Consider making a pop quiz contest for all employees to see if they can pass based on the IT facts that were sent to them. Or like Radian, send spoof phishing emails to see who bites. Falling for the fake scam offers a teachable moment that businesses hope will protect employees from a real threat.
An IT security workplace culture needs to be intentional. Think of it as an internal campaign. When drafting a campaign, be sure to keep it meaningful, easy, time sensitive, but also make it fun. Keeping these guiding principles in mind will keep employees engaged and empowered and ultimately, it will help stop threats before they begin.

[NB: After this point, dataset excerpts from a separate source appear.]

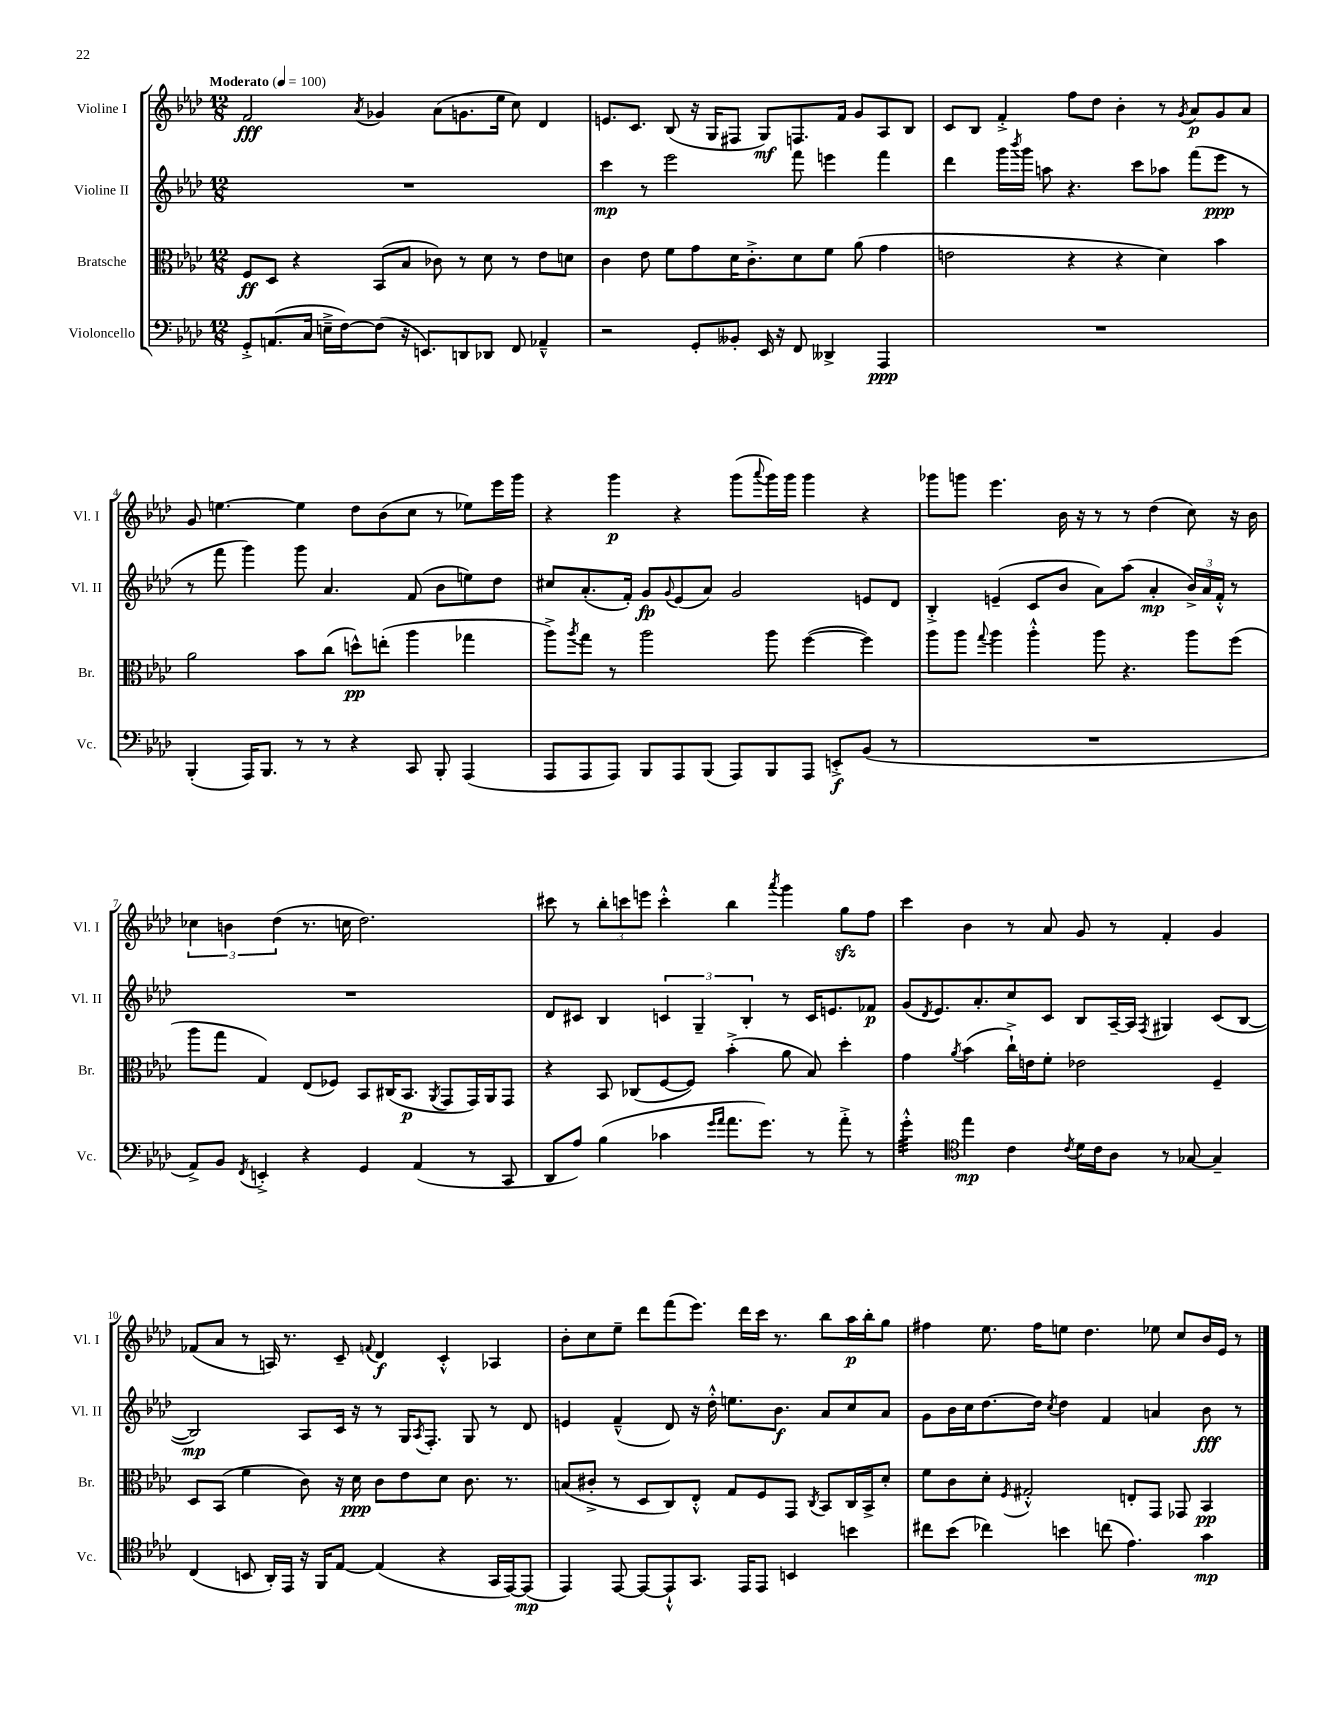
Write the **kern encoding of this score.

**kern	**kern	**kern	**kern
*staff4	*staff3	*staff2	*staff1
*clefF4	*clefC3	*clefG2	*clefG2
*k[b-e-a-d-]	*k[b-e-a-d-]	*k[b-e-a-d-]	*k[b-e-a-d-]
*M12/8	*M12/8	*M12/8	*M12/8
*MM100	*MM100	*MM100	*MM100
8GG'^	8F	1.r	2f
(8.AA	8D-	.	.
.	4r	.	.
16C	.	.	.
16E~^	.	.	.
[16F)	.	.	.
.	.	.	8qa-
(8F]	(8BB-	.	4g-
16r	8B-	.	.
8.EE)	.	.	.
.	8c-)	.	(8a-
8DD	8r	.	8.g
8DD-	8d-	.	.
.	.	.	16ee-
8FF	8r	.	8cc)
4AA-~^^	8e-	.	4d-
.	8d	.	.
=	=	=	=
2r	4c	4ccc	8.e
.	.	.	8.c
.	8e-	8r	.
.	8f	2eee-	(8B-
8GG'	8g	.	16r
.	.	.	16G
8BB--'	16d-	.	8F#
.	8.c'^	.	.
16EE-	.	.	8G)
16r	.	.	.
8FF	8d-	8fff	8.F
4DD--^	8f	4eee	.
.	.	.	16f
.	(8a-	.	8g
4AAA-	4g	4fff	8A-
.	.	.	8B-
=	=	=	=
1.r	2e	4ddd-	8c
.	.	.	8B-
.	.	16ggg	4f'^
.	.	8qbbb-	.
.	.	16ggg	.
.	.	8aa	.
.	4r	4.r	8ff
.	.	.	8dd-
.	4r	.	4b-'
.	.	8ccc	.
.	4d-)	8aa-	8r
.	.	.	8qg
.	.	(8fff	8a-
.	4b-	8eee-	8g
.	.	8r	8a-
=	=	=	=
(4BBB-'	2a-	8r	8g
.	.	8fff	[4.ee
16AAA-)	.	4ggg)	.
8.BBB-	.	.	.
8r	8b-	8ggg	4ee]
8r	(8cc	4.a-	.
4r	8dd^^)	.	8dd-
.	(8ee'	.	(8b-
8CC	4aa-	(8f	8cc
8BBB-'	.	8b-	8r
(4AAA-	4gg-	8ee)	8ee-)
.	.	8dd-	16eee-
.	.	.	16ggg
=	=	=	=
8AAA-	8aa-^)	8cc#	4r
.	8qaa-	.	.
8AAA-	8gg	(8.a-'	.
8AAA-)	8r	.	4ggg
.	.	16f')	.
8BBB-	2aa-	8g	.
.	.	8qqg	.
8AAA-	.	(8e-	4r
(8BBB-	.	8a-)	.
8AAA-)	.	2g	(8ggg
.	.	.	8qqaaa-
8BBB-	8aa-	.	16ggg)
.	.	.	16ggg
8AAA-	([4ff	.	4ggg
8EE'^	.	.	.
(8BB-	4ff])	8e	4r
8r	.	8d-	.
=	=	=	=
1.r	8aa-	4B-'^	8ggg-
.	8aa-	.	8ggg
.	8qqgg	.	.
.	4aa-	(4e~	4.eee-
.	4aa-'^^	8c	.
.	.	8b-	16b-
.	.	.	16r
.	8aa-	8a-)	8r
.	4.r	(8aa-	8r
.	.	4a-'	(4dd-
.	8aa-	24b-^)	8cc)
.	.	24a-	.
.	.	24f'^^	.
.	(8ff	8r	16r
.	.	.	16b-
=	=	=	=
8AA-^)	8aa-	1.r	6cc-
8BB-	8gg	.	.
.	.	.	6b
8qFF	.	.	.
4EE'^	4G)	.	.
.	.	.	(6dd-
4r	(8E-	.	8.r
.	8F-)	.	.
.	.	.	16cc
4GG	8BB-	.	2.dd-)
.	(16C#	.	.
.	8.BB-	.	.
(4AA-	.	.	.
.	8qAA-	.	.
.	8GG	.	.
8r	16GG)	.	.
.	16AA-	.	.
8CC	8GG	.	.
=	=	=	=
8DD-	4r	8d-	8ccc#
8A-)	.	8c#	8r
(4B-	8BB-	4B-	12bb-'
.	.	.	12ccc
.	(8C-	.	.
.	.	.	12eee
4c-	[8F	6c	4ccc'^^
.	8F])	.	.
.	.	6G~	.
16qqg	.	.	.
16qqa-	.	.	.
8.a-	(4b-'^	.	4bb-
.	.	6B-'	.
8.g)	.	.	.
.	.	.	8qaaa-
.	8a-	8r	4ggg
8r	8B-)	16c	.
.	.	8.e	.
8a-'^	4dd-'	.	8gg
8r	.	8f-	8ff
=	=	=	=
4g'^^	4g	(8g	4ccc
.	.	8qd-	.
.	.	8.e-)	.
*clefC4	*	*	*
.	8qa-	.	.
4ee-	(4b-	.	4b-
.	.	8.a-'	.
4c	16cc`^)	8cc	8r
.	16e	.	.
.	8f'	8c	8a-
8qc	.	.	.
16d-	2e-	8B-	8g
16c	.	.	.
8A-	.	[16A-~	8r
.	.	16A-]	.
.	.	8qF	.
8r	.	4G#	4f'
[8G-	.	.	.
4G-~]	4F~	(8c	4g
.	.	[8B-	.
=	=	=	=
(4C	8D-	2B-])	(8f-
.	(8BB-	.	8a-
8BB	4f	.	8r
16AA-')	.	.	16A)
16EE-	.	.	8.r
16r	8c)	8A-	.
16FF	.	.	.
[8E-	16r	16c	8c~
.	16d-	16r	.
.	.	.	8qqf
(4E-]	8c	8r	4d-
.	8e-	16G	.
.	.	8qA-	.
.	.	8.F'	.
4r	8d-	.	4c'^^
.	8.c	8G	.
16GG	.	8r	4A-
[16EE-)	8.r	.	.
(8EE-]	.	8d-	.
=	=	=	=
4EE-)	(8B	4e	8b-'
.	8c#'^	.	8cc
[8EE-	8r	(4f~^^	8ee-~
8EE-_	8D-	.	8ddd-
8EE-`^^]	8C)	8d-)	(8fff
8.GG	8E-'^^	16r	8.eee-)
.	.	16dd-'^^	.
.	8G	8.ee	.
16EE-	.	.	16ddd-
8EE-	8F	.	16ccc
.	.	8.b-	8.r
4BB	8GG	.	.
.	8qC	.	.
.	8BB-	8a-	8bb-
4b	16C	8cc	16aa-
.	16BB-^	.	16bb-'
.	8d-'	8a-	8gg
=	=	=	=
8cc#	8f	8g	4ff#
(8b-	8c	16b-	.
.	.	16cc	.
4cc-)	8d-'	[8.dd-	8.ee-
.	8qF	.	.
.	2G#'^^	.	.
.	.	16dd-]	16ff#
.	.	8qcc	.
4b	.	4dd-	8ee
.	.	.	4.dd-
(8cc	.	4f	.
4.e-)	8E'	.	.
.	8GG	4a	8ee-
.	8GG-	.	8cc
4g	4BB-	8b-	16b-
.	.	.	16e-
.	.	8r	8r
==	==	==	==
*-	*-	*-	*-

Being sensitive to a colleague’s time is vital when teaching security lessons. With a full plate of daily tasks, reading endless reports and documents will most likely get pushed to the side versus becoming a priority. Be sure to keep the messaging simple by sending quick facts about trending IT security issues or current national threats to keep security top of mind.
For those leading an IT department, remember that IT security does not need to sit within the walls of an office, but should spread to all staff members within a company. Balancing the needs of a business against the exposure to threats is one of the hardest things for companies to do. If a company follows good hygiene and keeps IT security fun, an IT security culture will be built from the ground up in no time.